Indroduction

Ischemic Monomelic Neuropathy (IMN) is a rare but significant complication primarily associated with the creation of arteriovenous (AV) fistulas for hemodialysis access. IMN presents as acute pain, motor weakness, and sensory disturbances immediately following AV fistula surgery, without critical ischemia of the skin or muscles. Notably, the affected limb typically remains warm with palpable pulses.
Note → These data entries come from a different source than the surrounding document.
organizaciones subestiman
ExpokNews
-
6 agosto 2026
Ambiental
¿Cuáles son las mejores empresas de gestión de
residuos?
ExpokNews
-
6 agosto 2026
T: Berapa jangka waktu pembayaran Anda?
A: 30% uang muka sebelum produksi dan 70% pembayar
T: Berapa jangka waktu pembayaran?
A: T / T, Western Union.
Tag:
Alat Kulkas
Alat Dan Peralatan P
Early recognition and intervention are essential to prevent permanent neurological impairment.

Clinical Signs

IMN presents with the following distinct features:

  1. Acute Onset of Pain: Severe limb pain appearing hours after AV fistula surgery.

  2. Motor Weakness: Diffuse weakness or paralysis affecting multiple peripheral nerves, especially distally.
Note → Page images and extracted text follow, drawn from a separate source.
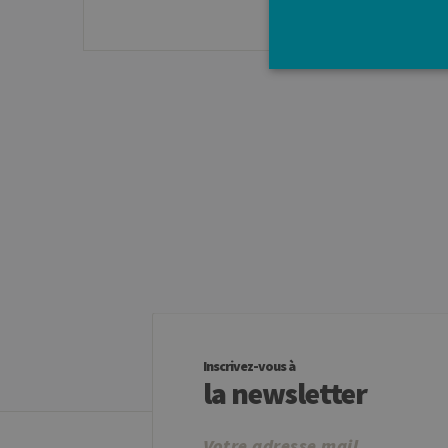
Les cookies strictement néces
comptes. Le site Web ne peut 
Pro
Nom
Do
JSESSIONID
Or
Co
ww
CookieScriptConsent
Co
.ul
jcms.prefs
ww
Inscrivez-vous à
la newsletter
Provider /
Nom
Exp
Domaine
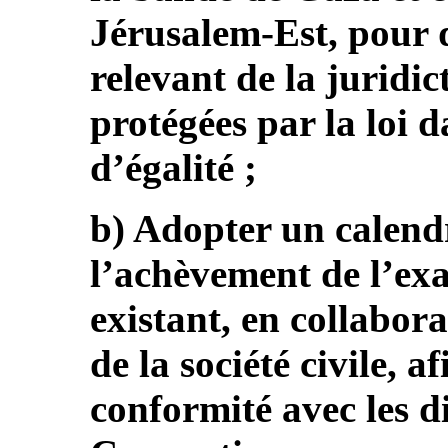
Jérusalem-Est, pour q
relevant de la juridic
protégées par la loi 
d’égalité ;
b) Adopter un calend
l’achèvement de l’exa
existant, en collabora
de la société civile, a
conformité avec les di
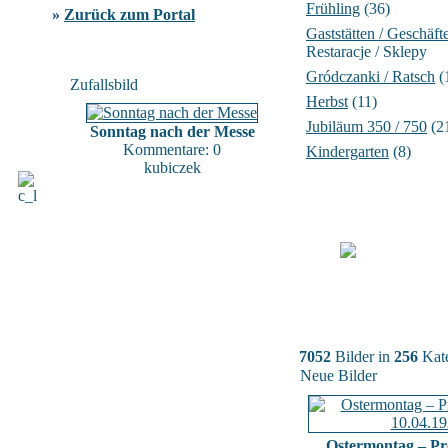
Frühling
(36)
»
Zurück zum Portal
Gaststätten / Geschäft
Restaracje / Sklepy
Gródczanki / Ratsch
(
Zufallsbild
Herbst
(11)
Jubiläum 350 / 750
(2
Sonntag nach der Messe
Kommentare: 0
Kindergarten
(8)
kubiczek
7052
Bilder in
256
Kate
Neue Bilder
Ostermontag – Pr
  3. Sensory Changes: Numbness, paresthesia, or loss of sensation in areas supplied by median, ulnar, and radial nerves.

  4. Warm Limb with Palpable Pulses: Unlike other ischemic conditions, pulses remain palpable, and the limb feels warm.

  5. Absence of Skin or Muscle Necrosis: No signs of tissue necrosis, differentiating IMN from severe ischemic conditions.

  6. Clawing of the Hand: Intrinsic muscle weakness may result in claw-hand deformity in severe cases.

  7. Immediate Postoperative Onset: Symptoms appear immediately or within a few hours post-surgery.

Differential Diagnosis

Differential considerations include:

  • Vascular Steal Syndrome: Presents with coolness, pallor, and pain due to reduced hand blood flow, distinguishing it from the preserved pulses and warmth of IMN.

  • Peripheral Nerve Compression: Chronic conditions (e.g., carpal tunnel or ulnar neuropathy) cause localized deficits, unlike the acute and diffuse pattern seen in IMN.

  • Compartment Syndrome: Characterized by severe pain, swelling, and compromised distal pulses due to increased compartment pressures, differing from the typical presentation of IMN.

  • Postoperative Nerve Injury: Usually focal nerve deficits resulting from direct surgical trauma, without the diffuse neurological involvement seen in IMN.

Essential Diagnostic Studies

Diagnosis is clinical, supported by:

  • Electromyography (EMG) and Nerve Conduction Studies (NCS): Demonstrate axonal loss (low amplitude or absent nerve responses), but conduction velocities are usually relatively preserved.

  • Doppler Ultrasonography: Typically normal arterial flow, helping differentiate IMN from other ischemic conditions.

Latest Treatment Options

Effective management centers on restoring adequate blood flow and includes:

  1. Immediate Surgical Intervention: Early ligation or revision of the AV fistula improves neurological outcomes.

  2. Pain Management: Adequate analgesia during acute presentation.

  3. Physical Therapy: Early rehabilitation to maintain joint mobility and prevent contractures.

  4. Close Monitoring: Frequent neurological assessments to guide ongoing management.

  5. Patient Education: Informing patients about IMN symptoms to ensure early detection in future procedures.

Despite prompt management, persistent neurological deficits may occur. Preoperative risk assessment (diabetes, peripheral vascular disease) is critical to minimizing complications.

Conclusion

Ischemic Monomelic Neuropathy represents a serious complication following AV fistula surgery, necessitating rapid identification and intervention to avoid permanent disability. Clinical vigilance, timely diagnostics, and swift intervention form the cornerstone of optimal patient outcomes.